Apoptotic features such as chromatin condensation, nuclear fragmentation, and caspase 3 activation were observed in NAC-induced neuronal death (Fig. 3A, B). Furthermore, anti-apoptotic agents CHX and z-VAD-fmk significantly inhibited NAC-induced neuronal death (Fig. 3C). These findings demonstrate that NAC induces neuronal apoptosis in cortical cultures.
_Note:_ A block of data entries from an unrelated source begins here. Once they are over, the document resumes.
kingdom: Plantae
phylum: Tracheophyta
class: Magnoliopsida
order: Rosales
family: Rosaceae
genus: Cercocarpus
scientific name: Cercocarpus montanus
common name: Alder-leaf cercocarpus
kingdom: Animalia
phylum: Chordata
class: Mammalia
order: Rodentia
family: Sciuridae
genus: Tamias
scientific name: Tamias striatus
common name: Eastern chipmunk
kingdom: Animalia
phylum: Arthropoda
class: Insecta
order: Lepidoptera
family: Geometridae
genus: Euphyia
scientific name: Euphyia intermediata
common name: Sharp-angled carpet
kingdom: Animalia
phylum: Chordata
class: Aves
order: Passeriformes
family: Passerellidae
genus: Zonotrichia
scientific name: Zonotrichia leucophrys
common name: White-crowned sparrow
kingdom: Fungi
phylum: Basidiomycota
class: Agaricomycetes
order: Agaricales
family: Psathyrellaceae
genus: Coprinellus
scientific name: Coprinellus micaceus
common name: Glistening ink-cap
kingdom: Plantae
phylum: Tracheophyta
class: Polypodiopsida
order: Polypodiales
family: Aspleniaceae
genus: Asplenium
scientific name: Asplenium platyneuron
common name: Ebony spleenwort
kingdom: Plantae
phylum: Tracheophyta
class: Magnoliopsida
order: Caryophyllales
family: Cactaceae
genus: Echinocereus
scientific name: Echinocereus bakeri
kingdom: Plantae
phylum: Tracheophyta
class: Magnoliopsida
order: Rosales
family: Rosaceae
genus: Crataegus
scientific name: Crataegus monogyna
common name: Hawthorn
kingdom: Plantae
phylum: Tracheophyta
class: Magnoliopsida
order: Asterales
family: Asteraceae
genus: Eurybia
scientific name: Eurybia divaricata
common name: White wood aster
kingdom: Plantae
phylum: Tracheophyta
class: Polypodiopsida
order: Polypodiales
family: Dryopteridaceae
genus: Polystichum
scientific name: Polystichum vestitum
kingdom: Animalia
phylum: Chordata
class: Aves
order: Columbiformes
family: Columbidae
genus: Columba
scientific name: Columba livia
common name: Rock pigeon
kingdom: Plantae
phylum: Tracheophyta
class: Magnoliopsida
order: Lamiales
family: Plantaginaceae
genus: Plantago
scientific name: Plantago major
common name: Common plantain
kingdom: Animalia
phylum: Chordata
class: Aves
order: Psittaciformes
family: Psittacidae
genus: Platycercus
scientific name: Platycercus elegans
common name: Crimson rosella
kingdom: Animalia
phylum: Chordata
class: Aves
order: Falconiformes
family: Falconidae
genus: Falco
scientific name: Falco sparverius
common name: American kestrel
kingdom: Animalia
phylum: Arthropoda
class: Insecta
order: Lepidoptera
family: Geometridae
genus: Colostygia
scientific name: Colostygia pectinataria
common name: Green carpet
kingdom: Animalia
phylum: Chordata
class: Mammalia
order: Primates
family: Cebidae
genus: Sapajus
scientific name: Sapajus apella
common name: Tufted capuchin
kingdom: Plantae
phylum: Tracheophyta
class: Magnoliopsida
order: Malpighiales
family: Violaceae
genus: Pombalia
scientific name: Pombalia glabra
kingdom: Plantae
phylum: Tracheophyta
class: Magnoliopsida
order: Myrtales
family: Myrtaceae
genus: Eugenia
Treatment with ascorbic acid and Trolox antioxidants significantly inhibited the NAC-induced neuronal death (Fig. 4A). ROS generation after exposure to 10 mM NAC (as measured by cellular DCF fluorescence) was also significantly reduced by treatment with either Trolox or ascorbic acid (Fig. 4B). This finding is difficult to interpret because NAC, a representative thiol antioxidant, caused oxidative damage by generating ROS. However, some reports have reported that antioxidants can act as pro-oxidants under certain conditions.161718 Interestingly, there is some evidence that NAC can modulate the levels of essential trace elements such as zinc and copper,19 and that it can potentiate oxidative cell death in cancer cells20 and cultured neurons.9 Even though we cannot delineate the mechanisms of oxidative cell death induced by NAC in our cortical cultures, our findings and other reported data have shown NAC can cause oxidative neuronal death.

In conclusion, our findings suggest that NAC can cause not only oxidative and apoptotic but also excitotoxic neuronal death in mouse neuronal cultures.